In Apuleius, Isis says that there is only her, and all the other goddesses are simply her local names (Venus in Cyprus, Diana in Crete, Minerva in Athens, Proserpina in Sicily, even the dark Hecate is also her…).
In Madách, Eve is the partner of a slave flogged to death, the proud wife of a Greek military commander, and a cloistered virgin, and a marchioness, and a middle-class girl, and …
Adam is eternal resumption, Eve is eternal transformation.
English translation by Mrs.
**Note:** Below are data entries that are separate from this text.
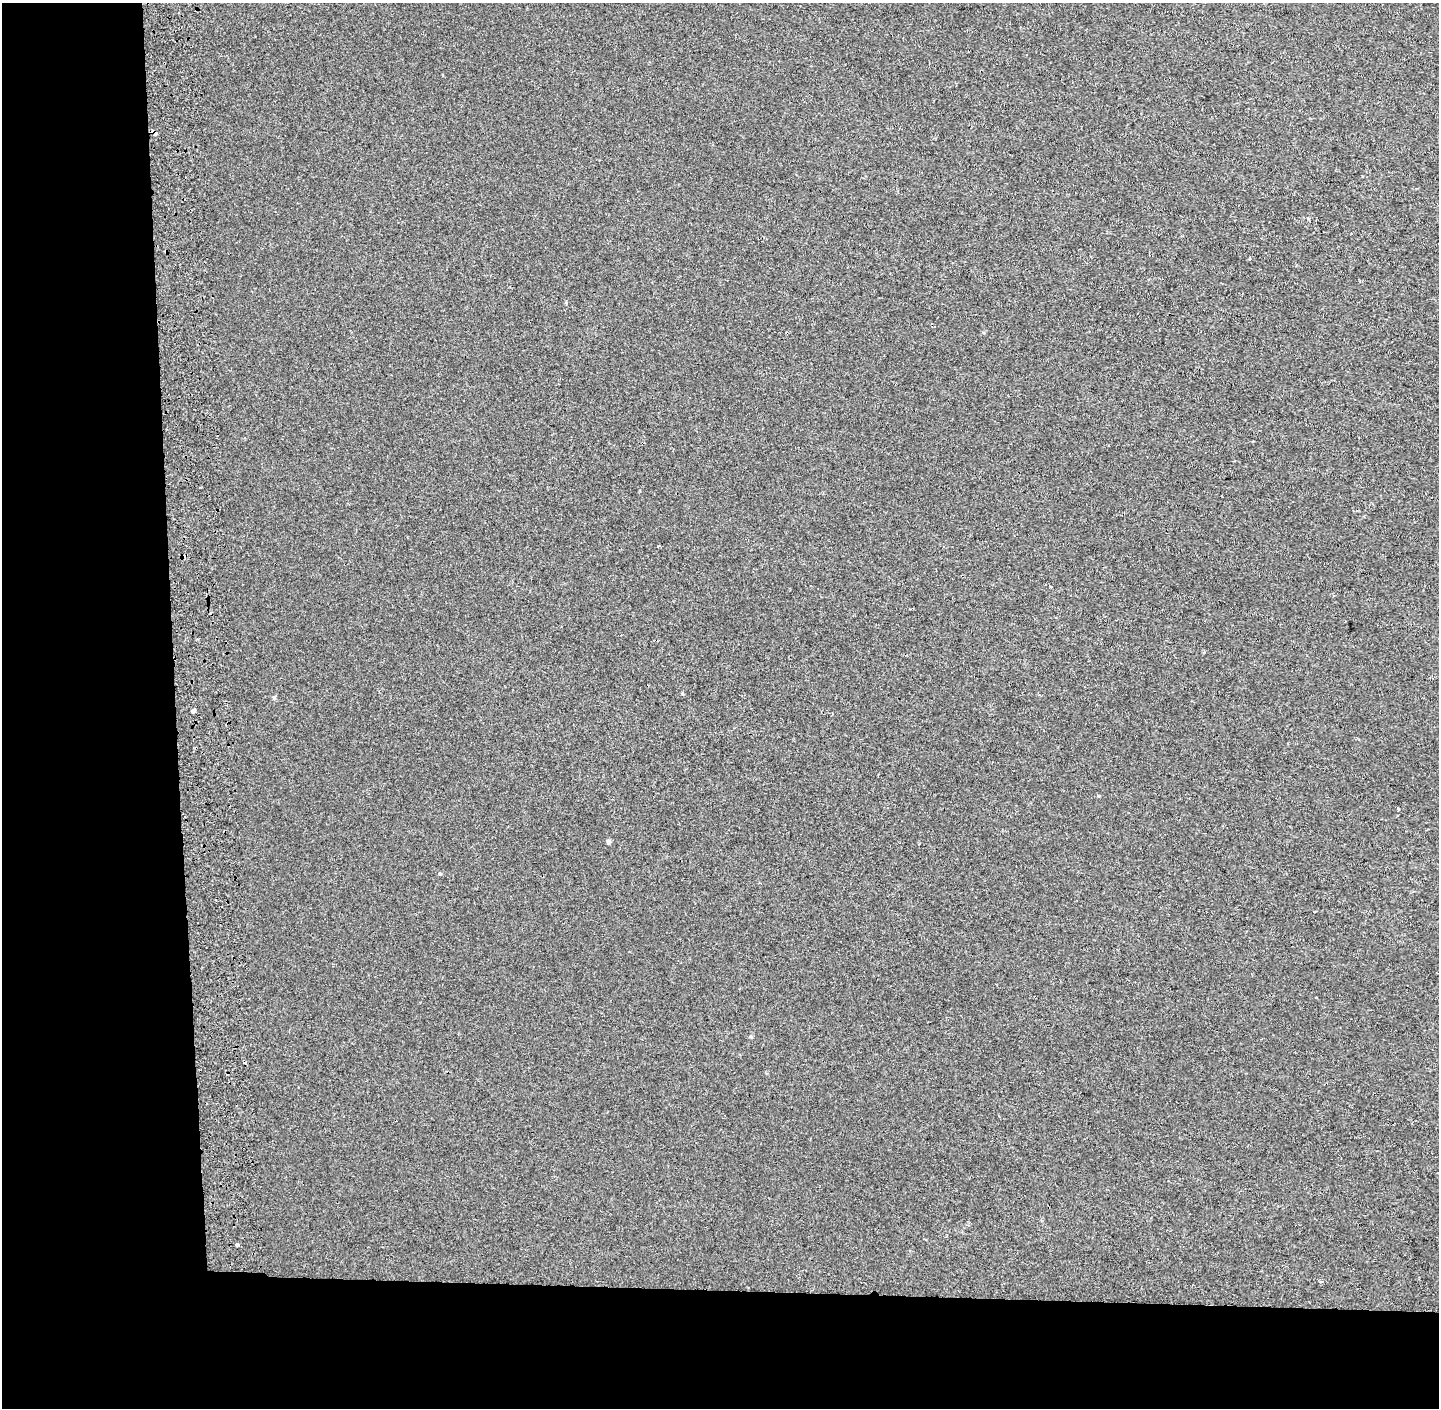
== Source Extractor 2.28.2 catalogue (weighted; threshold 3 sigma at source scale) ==
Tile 7 of 3 x 3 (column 1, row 3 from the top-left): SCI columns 144-1580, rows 2-1407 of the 4595 x 4229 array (HDU 1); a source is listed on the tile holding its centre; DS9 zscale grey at full resolution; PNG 1441 x 1410 px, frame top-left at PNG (2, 3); no overlay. Shown black and unused: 19% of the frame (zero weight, under 2 of 3 exposures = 3% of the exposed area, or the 3 px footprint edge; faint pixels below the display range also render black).
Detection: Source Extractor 2.28.2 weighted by HDU 2 'WHT'; one run over the whole footprint, this tile lists its part. Background -1.84e-05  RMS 0.0053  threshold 0.0239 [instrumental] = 3 sigma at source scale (4.5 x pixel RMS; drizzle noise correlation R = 1.50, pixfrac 1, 0.0396/0.0396 arcsec/px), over >= 5 px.
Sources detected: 14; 3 cosmic-ray / hot-pixel residue — not listed; the other 11 listed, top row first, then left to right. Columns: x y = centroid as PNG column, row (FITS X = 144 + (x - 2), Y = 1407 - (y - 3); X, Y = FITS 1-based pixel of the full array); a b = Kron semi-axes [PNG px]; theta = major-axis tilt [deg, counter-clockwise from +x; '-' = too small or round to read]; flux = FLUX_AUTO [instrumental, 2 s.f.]
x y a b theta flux
1249 259 4 3 - 1.7
1051 586 3 3 - 1.3
682 693 4 3 - 0.92
274 698 5 5 - 0.78
193 710 4 4 - 9.3
1099 796 3 3 - 2
1398 808 3 3 - 1.5
608 841 6 6 - 0.95
440 874 3 3 - 1.9
751 1037 5 4 - 0.57
237 1244 3 3 - 28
Durkó, Nóra Varga
Published in Hungarian: Szcenárium, September 2018
[1] Extract from Hubay Miklós: “Aztán mivégre az egész teremtés?” Jegyzetek az Úr és Madách Imre műveinek margójára. (“And as for This Creation – What’s the Purpose?” Notes on the Margin of the Works of the Lord and Imre Madách) Napkút Kiadó, Budapest, 2010
[2] Madách Imre (1823–1864) was born in Alsósztregova (Dolna Strehova) in the historic region of Upper Hungary (today Slovakia) and wrote The Tragedy of Man there in 1859–1860.
[3] See Prologue by Mihály Vörösmarty (Hungarian poet, 1800–1855): “…The earth turned white; / Not hair by hair as happy people do, / It lost its colour all at once, like God,…” translated by Peter Zollman, in: http://www.babelmatrix.org/works/hu/V%C3%B6r%C3%B6smarty_Mih%C3%A1ly/El%C5%91sz%C3%B3/en/2123-Prologue) ]
[4] The quotes from Madách’s work are taken from the English translation and adaptation by Iain Macleod, Imre Madách: The Tragedy of Man, Canongate Press, Edinburgh, 1993 at http://mek.oszk.hu/00900/00917/html/
[5] From By the Danube by Hungarian poet Attila József (1905–1937), transl. by Zsuzsanna Ozsváth and Frederick Turner
[6] Miklós Hubay (1918–2011) was a Kossuth Prize-winning dramatist and translator. His first piece (Without Heroes) was staged by the Antal Németh-headed National Theatre, Budapest, in 1942. He worked as dramaturge at the National Theatre between 1955 and 1957. He was professor at Színház- és Filmművészeti Főiskola (Academy of Drama and Film) from 1949 to 1957 and later between 1987 and 1996. The backdrop to his career was Florence from 1974 to 1988, where he promoted Hungarian literature at the University.